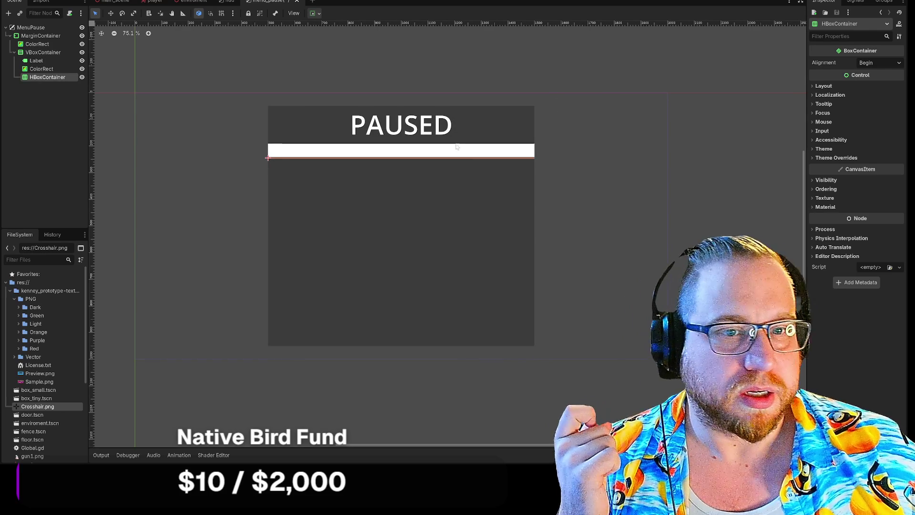
Add two Button nodes inside the HBoxContainer
right_click(32, 76)
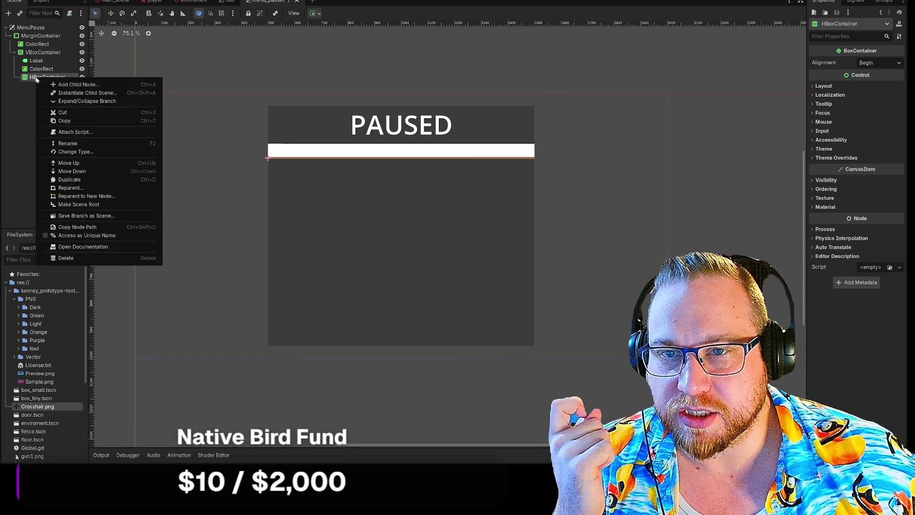
left_click(71, 84)
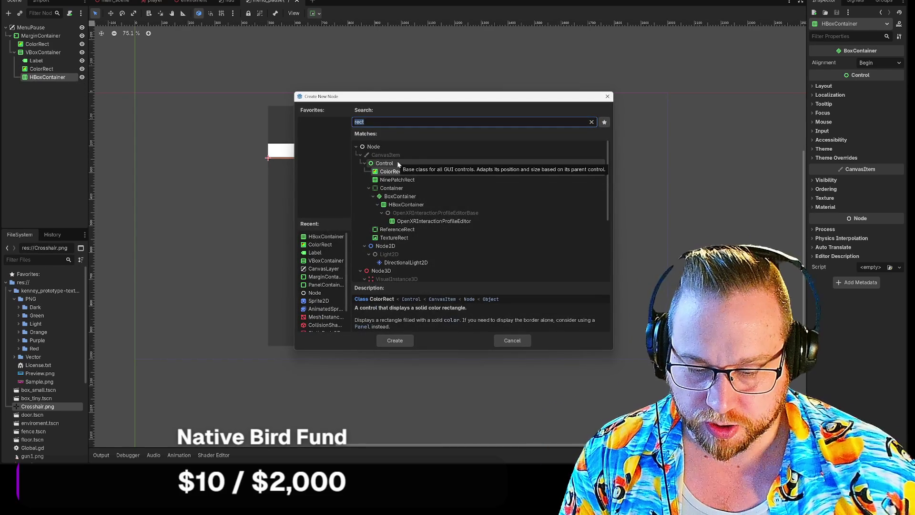
type("but")
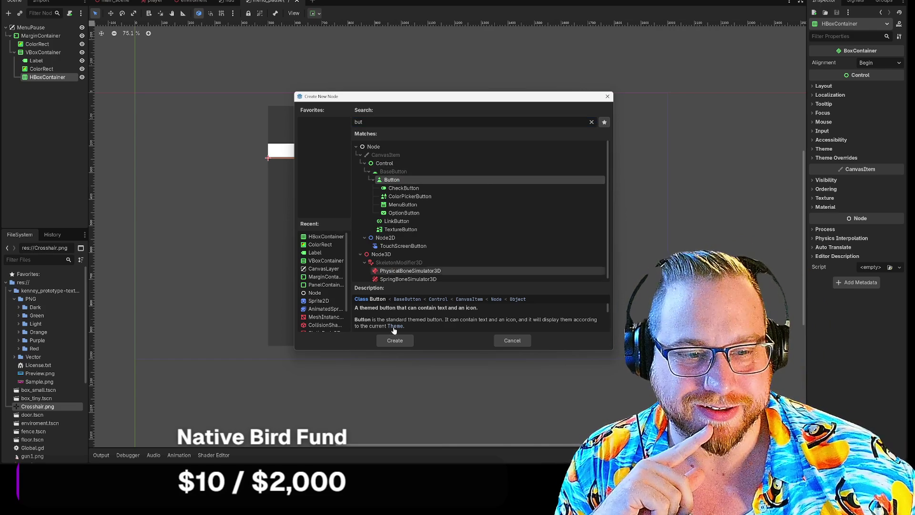
left_click(389, 345)
right_click(30, 78)
left_click(58, 80)
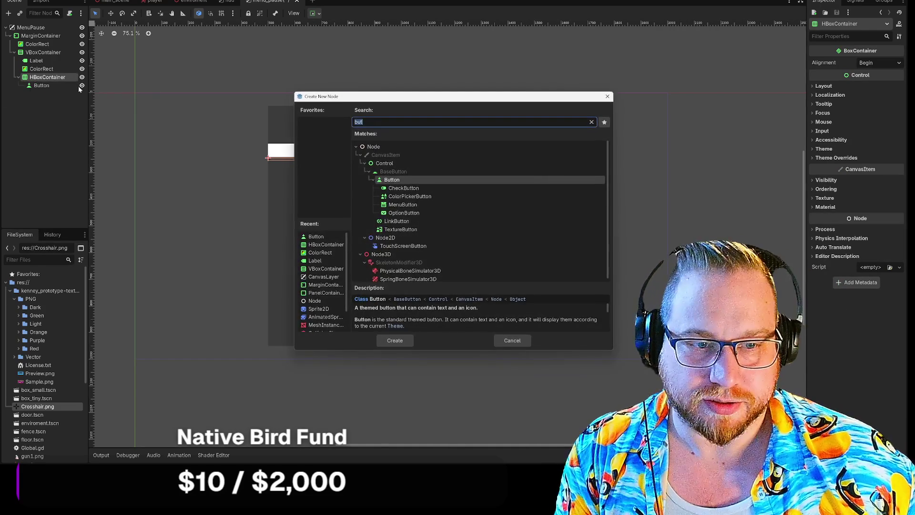
type("butt")
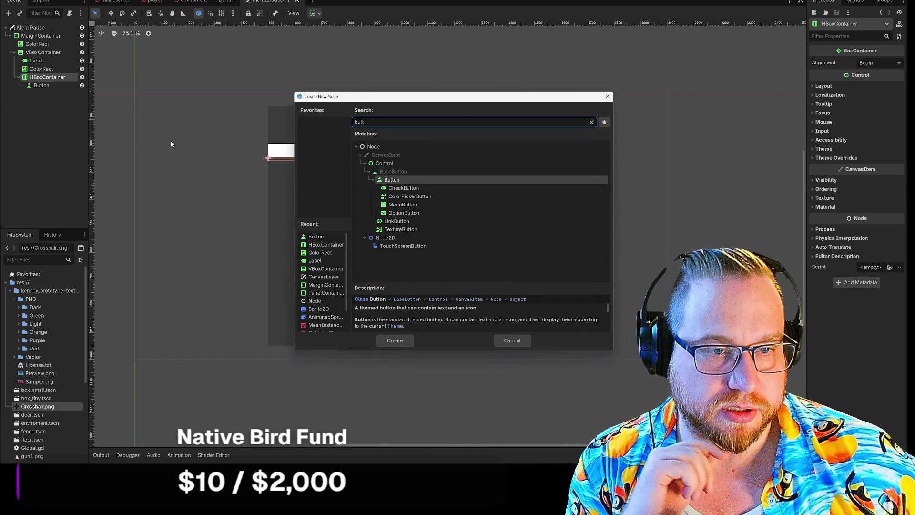
left_click(398, 182)
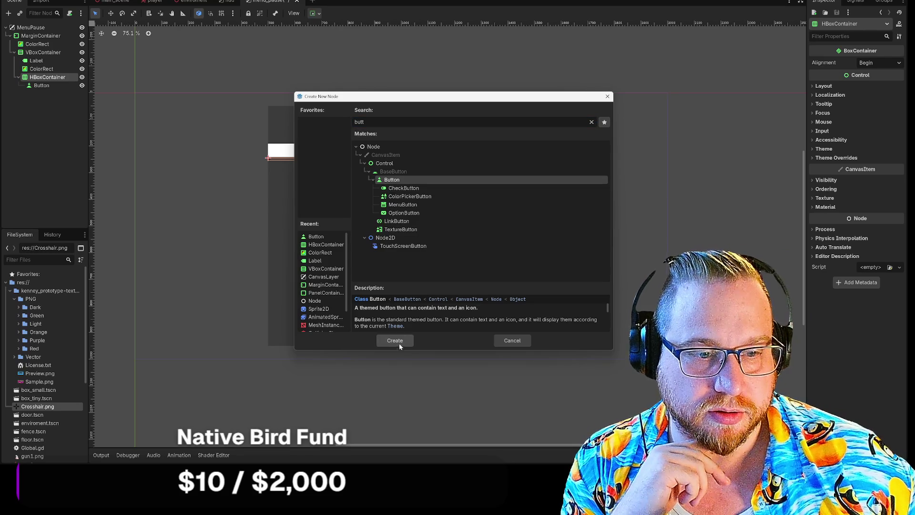
left_click(395, 340)
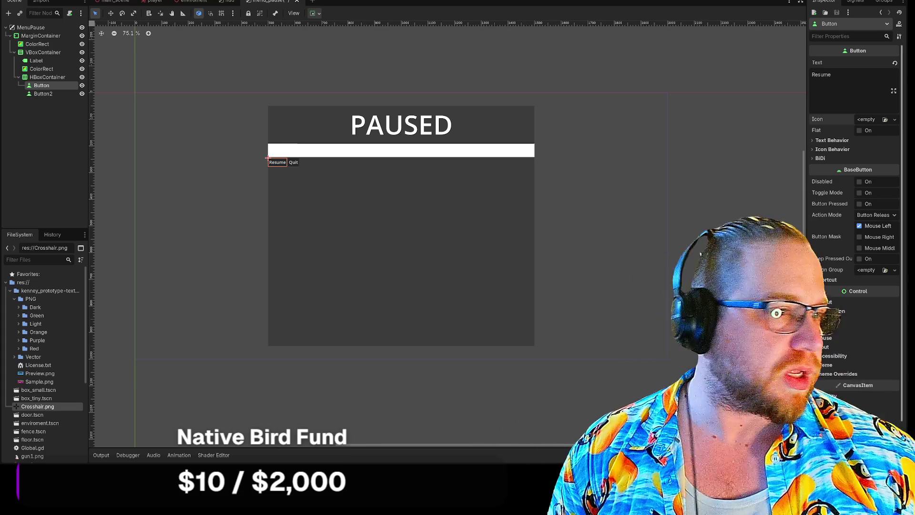
right_click(43, 77)
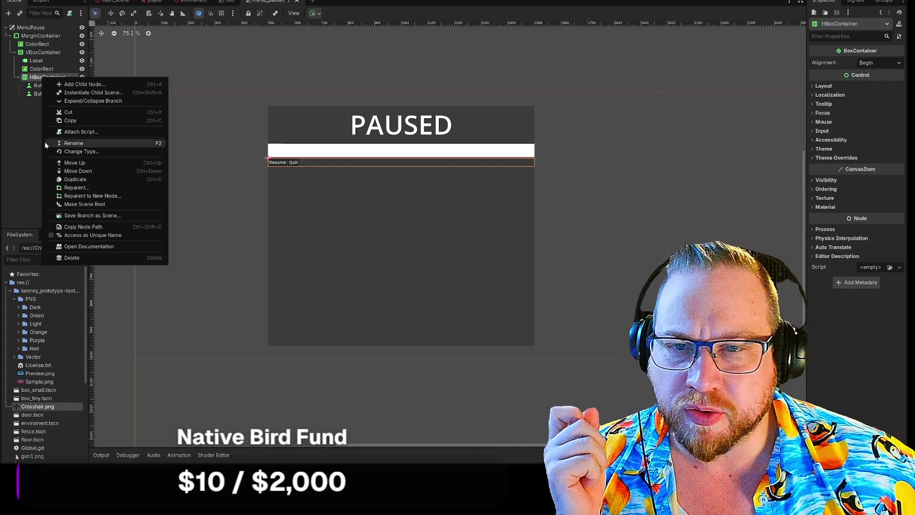
key("Escape")
left_click(814, 86)
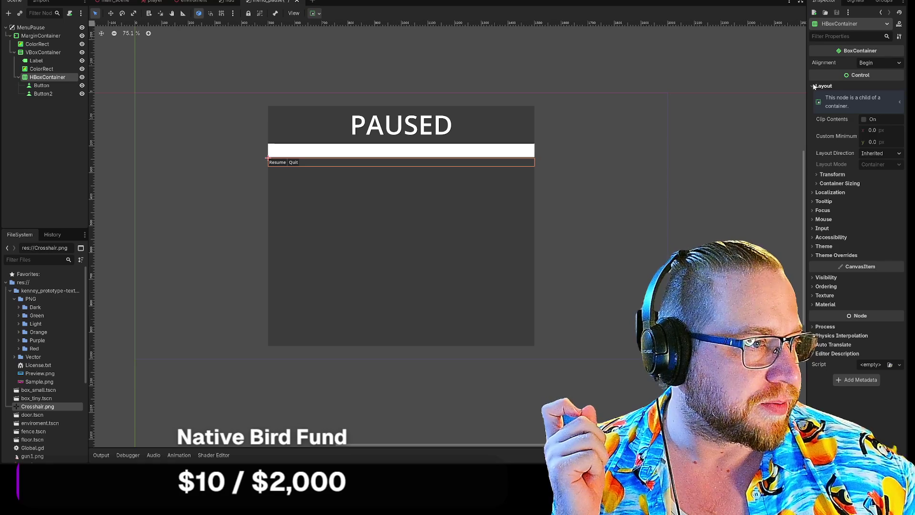
left_click(817, 175)
left_click(817, 174)
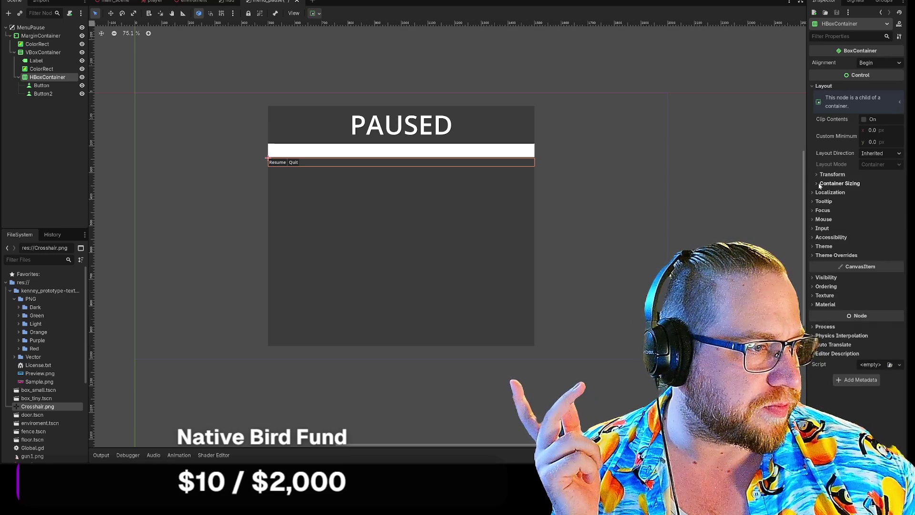
left_click(819, 183)
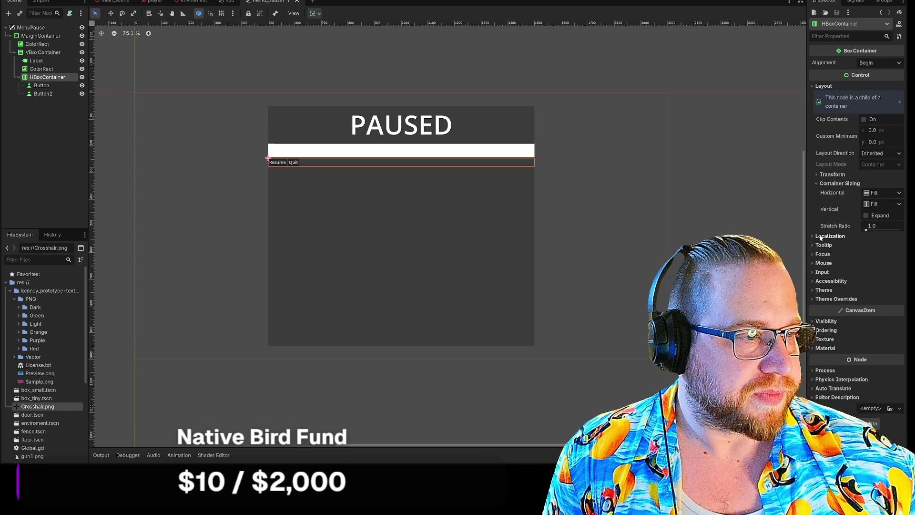
left_click(818, 183)
left_click(818, 174)
left_click(818, 174)
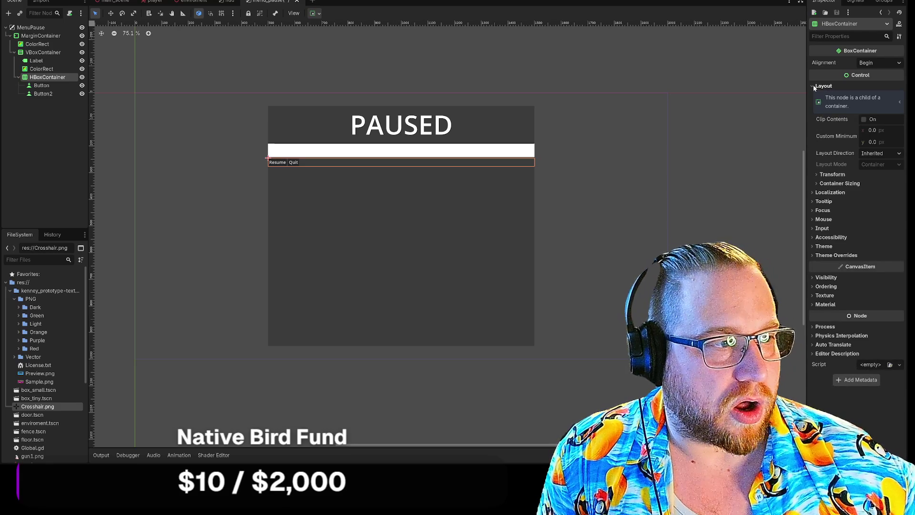
left_click(817, 87)
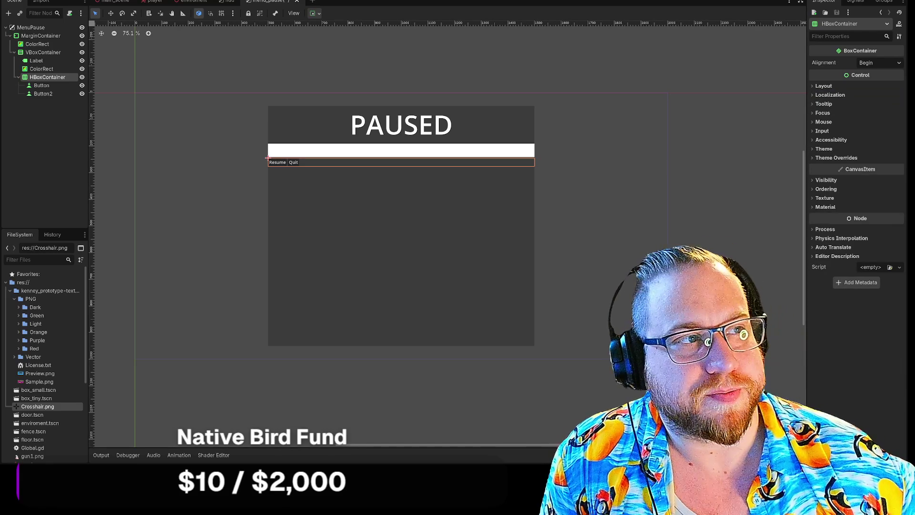
key("F5")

::::::

> _Task description_:
All lines from the one containing "right_click(32, 76)" through the final line of the records are to be retyped exactly; no other lines and no pictures are to be included.

> _Solution_:
right_click(32, 76)
left_click(71, 84)
type("but")
left_click(389, 345)
right_click(30, 78)
left_click(58, 80)
type("butt")
left_click(398, 182)
left_click(395, 340)
right_click(43, 77)
key("Escape")
left_click(814, 86)
left_click(817, 175)
left_click(817, 174)
left_click(819, 183)
left_click(818, 183)
left_click(818, 174)
left_click(818, 174)
left_click(817, 87)
key("F5")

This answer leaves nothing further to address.